(The input Opens)

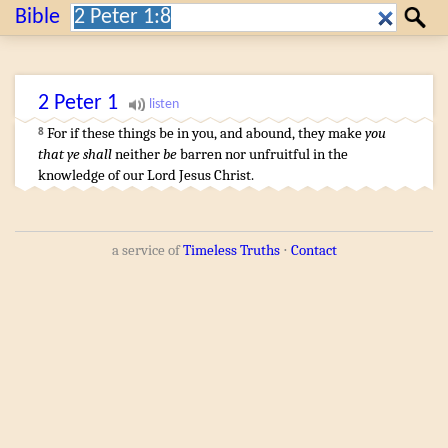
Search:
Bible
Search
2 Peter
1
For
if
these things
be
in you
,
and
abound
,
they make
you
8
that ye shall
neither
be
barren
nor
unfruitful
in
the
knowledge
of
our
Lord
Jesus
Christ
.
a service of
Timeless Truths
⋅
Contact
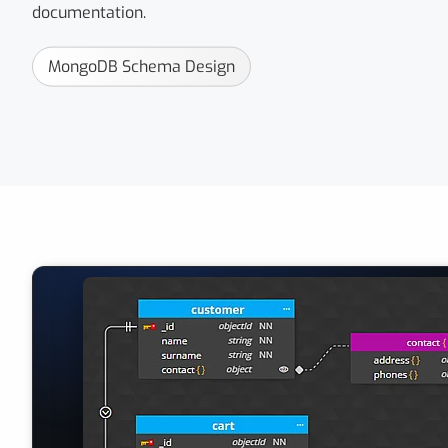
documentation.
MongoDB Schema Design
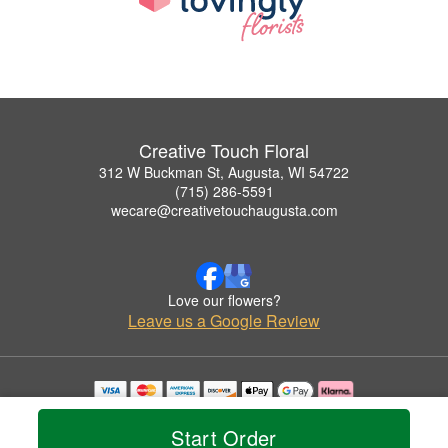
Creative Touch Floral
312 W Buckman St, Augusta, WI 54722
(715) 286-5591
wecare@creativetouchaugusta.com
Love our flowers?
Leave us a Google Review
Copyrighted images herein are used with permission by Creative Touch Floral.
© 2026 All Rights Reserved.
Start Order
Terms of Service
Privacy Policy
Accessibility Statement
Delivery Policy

(The input Closes)

* Exercise
List the lines above as a numbered list, skipping any blank lines and leaving out the pictures.

* Written solution
1. Search:
2. Bible
3. Search
4. 2 Peter
5. 1
6. For
7. if
8. these things
9. be
10. in you
11. ,
12. and
13. abound
14. ,
15. they make
16. you
17. 8
18. that ye shall
19. neither
20. be
21. barren
22. nor
23. unfruitful
24. in
25. the
26. knowledge
27. of
28. our
29. Lord
30. Jesus
31. Christ
32. .
33. a service of
34. Timeless Truths
35. ⋅
36. Contact
37. documentation.
38. MongoDB Schema Design
39. Creative Touch Floral
40. 312 W Buckman St, Augusta, WI 54722
41. (715) 286-5591
42. wecare@creativetouchaugusta.com
43. Love our flowers?
44. Leave us a Google Review
45. Copyrighted images herein are used with permission by Creative Touch Floral.
46. © 2026 All Rights Reserved.
47. Start Order
48. Terms of Service
49. Privacy Policy
50. Accessibility Statement
51. Delivery Policy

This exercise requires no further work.